== Data listing

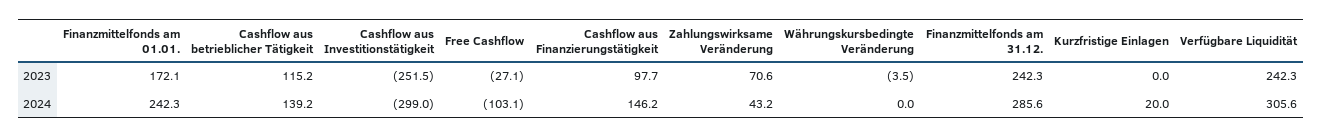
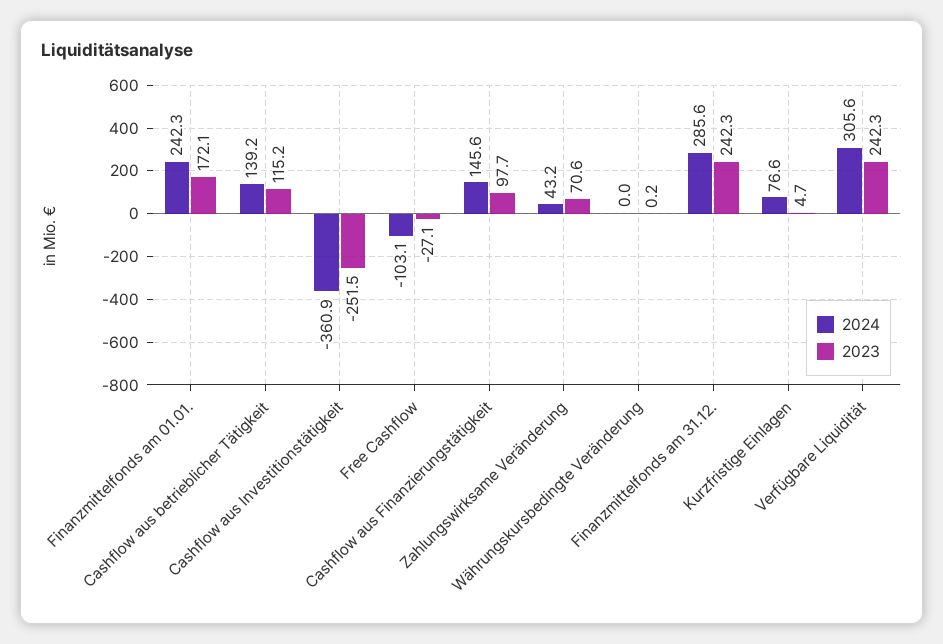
2023, Währungskursbedingte Veränderung: -3.5 -> 0.2
2023, Kurzfristige Einlagen: 0 -> 4.7
2024, Cashflow aus Investitionstätigkeit: -299 -> -360.9
2024, Cashflow aus Finanzierungstätigkeit: 146.2 -> 145.6
2024, Kurzfristige Einlagen: 20 -> 76.6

====

## Work request
Begin with the line containing "2024, Cashflow aus Investitionstätigkeit: -299" and repeat each line exactly until the records above end.

## Task solution
2024, Cashflow aus Investitionstätigkeit: -299 -> -360.9
2024, Cashflow aus Finanzierungstätigkeit: 146.2 -> 145.6
2024, Kurzfristige Einlagen: 20 -> 76.6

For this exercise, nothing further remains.